4.1 Predictive Processing and Error Minimization

Contemporary models of neurodivergence often emphasize differences in predictive processing. Neurodivergent cognition tends to assign higher precision to incoming data, tolerate ambiguity poorly when causal structures are unclear, and seek explicit rule-based systems to minimize prediction error.

Within this framework, logic functions not as abstraction, but as sensory and affective regulation. Clear moral rules reduce cognitive noise and prevent excessive error signaling associated with unjust blame.

4.2 Justice Sensitivity and Attentional Binding

Justice sensitivity in neurodivergent individuals is frequently linked to attentional binding: once a moral inconsistency is detected, attention locks onto it until resolution is achieved. In emotionally diffuse environments, where responsibility is implied but not specified, this binding cannot resolve—producing sustained stress.

By enforcing logical criteria for moral responsibility, the author effectively resolves attentional loops that would otherwise remain open.

4.3 Emotion–Cognition Coupling Differences

Unlike neurotypical models that prioritize emotional attunement as a primary moral signal, the author’s experience suggests a different coupling: emotions are evaluated after logical appraisal rather than before it. This does not eliminate emotion; it filters it through causality.

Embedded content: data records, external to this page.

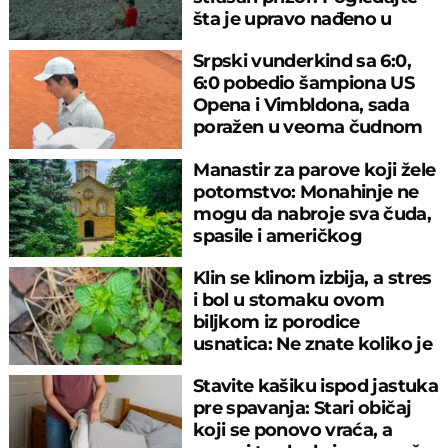
šta je upravo nađeno u
rečnom blatu
Srpski vunderkind sa 6:0,
6:0 pobedio šampiona US
Opena i Vimbldona, sada
poražen u veoma čudnom
meču
Manastir za parove koji žele
potomstvo: Monahinje ne
mogu da nabroje sva čuda,
spasile i američkog
ambasadora
Klin se klinom izbija, a stres
i bol u stomaku ovom
biljkom iz porodice
usnatica: Ne znate koliko je
čaj super
Stavite kašiku ispod jastuka
pre spavanja: Stari običaj
koji se ponovo vraća, a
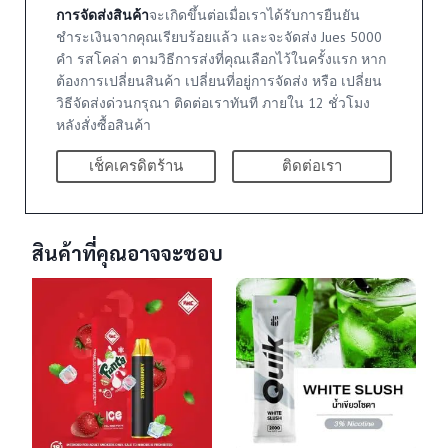
การจัดส่งสินค้า
จะเกิดขึ้นต่อเมื่อเราได้รับการยืนยัน
ชำระเงินจากคุณเรียบร้อยแล้ว และจะจัดส่ง Jues 5000
คำ รสโคล่า ตามวิธีการส่งที่คุณเลือกไว้ในครั้งแรก หาก
ต้องการเปลี่ยนสินค้า เปลี่ยนที่อยู่การจัดส่ง หรือ เปลี่ยน
วิธีจัดส่งด่วนกรุณา ติดต่อเราทันที ภายใน 12 ชั่วโมง
หลังสั่งซื้อสินค้า
เช็คเครดิตร้าน
ติดต่อเรา
สินค้าที่คุณอาจจะชอบ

As a result, emotions that are unsupported by logical responsibility—such as inherited guilt or ambient shame—are not allowed to dominate internal state.


5. Social Friction and Moral Misinterpretation

The author’s approach often clashes with social norms because social morality emphasizes shared feeling over proportional responsibility, emotional expression is treated as morally binding, and refusal to absorb collective affect is interpreted as withdrawal.

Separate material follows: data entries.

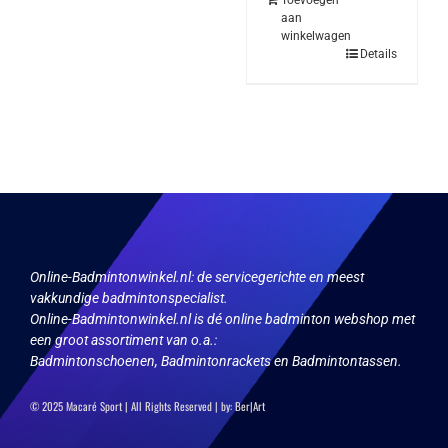
Toevoegen
aan
winkelwagen
Details
Online-Badmintonwinkel.nl:
de servicegerichte en meest
vakkundige badmintonspecialist.
Online-Badmintonwinkel.nl is dé online badminton webshop met
een groot assortiment van o.a.:
Badmintonschoenen, Badmintonrackets en Badmintontassen.
© 2025 Macaré Sport | All Rights Reserved | by:
Ber|Art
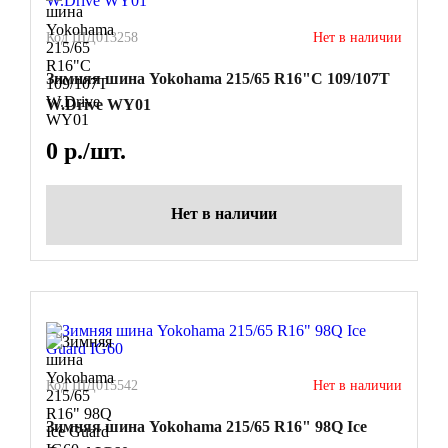
Код ШД013258
Нет в наличии
Зимняя шина Yokohama 215/65 R16"C 109/107T
W.Drive WY01
0
р./шт.
Нет в наличии
Код ШД015542
Нет в наличии
Зимняя шина Yokohama 215/65 R16" 98Q Ice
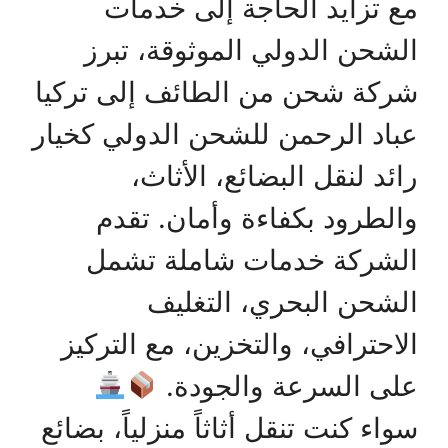
مع تزايد الحاجة إلى خدمات
الشحن الدولي الموثوقة، تبرز
شركة شحن من الطائف إلى تركيا
عباد الرحمن للشحن الدولي كخيار
رائد لنقل البضائع، الأثاث،
والطرود بكفاءة وأمان. تقدم
الشركة خدمات شاملة تشمل
الشحن البحري، التغليف
الاحترافي، والتخزين، مع التركيز
على السرعة والجودة.
سواء كنت تنقل أثاثاً منزلياً، بضائع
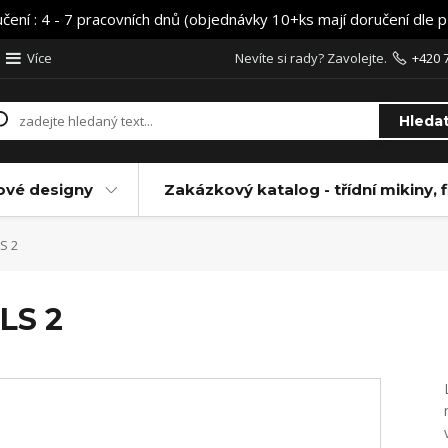
učení : 4 - 7 pracovních dnů (objednávky 10+ks mají doručení dle 
Více
Nevíte si rady? Zavolejte.
+420 
Hleda
ové designy
Zakázkový katalog - třídní mikiny, f
S 2
LS 2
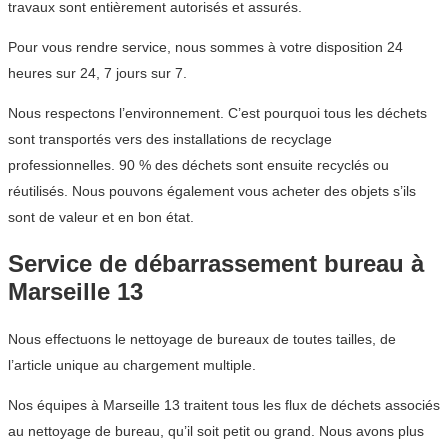
travaux sont entièrement autorisés et assurés.
Pour vous rendre service, nous sommes à votre disposition 24
heures sur 24, 7 jours sur 7.
Nous respectons l’environnement. C’est pourquoi tous les déchets
sont transportés vers des installations de recyclage
professionnelles. 90 % des déchets sont ensuite recyclés ou
réutilisés. Nous pouvons également vous acheter des objets s’ils
sont de valeur et en bon état.
Service de débarrassement bureau à
Marseille 13
Nous effectuons le nettoyage de bureaux de toutes tailles, de
l’article unique au chargement multiple.
Nos équipes à Marseille 13 traitent tous les flux de déchets associés
au nettoyage de bureau, qu’il soit petit ou grand. Nous avons plus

However, this friction arises not from ethical deficiency, but from non-overlapping moral grammars. The author operates within a causality-bounded moral system, while many social systems operate within a relationally diffuse one.


6. Implications

This case study suggests several broader implications:

  1. Logical moral regulation can function as emotional stabilization rather than suppression.
  2. Neurodivergent justice-oriented reasoning is adaptive in environments with inconsistent moral signaling.
  3. Misinterpretations arise when moral clarity is mistaken for emotional disengagement.
  4. Ethical health may require different regulatory strategies depending on cognitive architecture.

7. Conclusion

The use of logic to regulate moral responsibility, as described here, represents neither coldness nor detachment. It is a corrective response to early moral overload and a structurally coherent adaptation to neurodivergent cognitive processing. By grounding responsibility in causality rather than proximity or affect, the author achieves a stable moral baseline that preserves ethical integrity without absorbing unjust blame.

This case challenges assumptions that moral engagement must be emotionally collectivist to be genuine, and suggests that for some individuals, justice is best preserved through precision.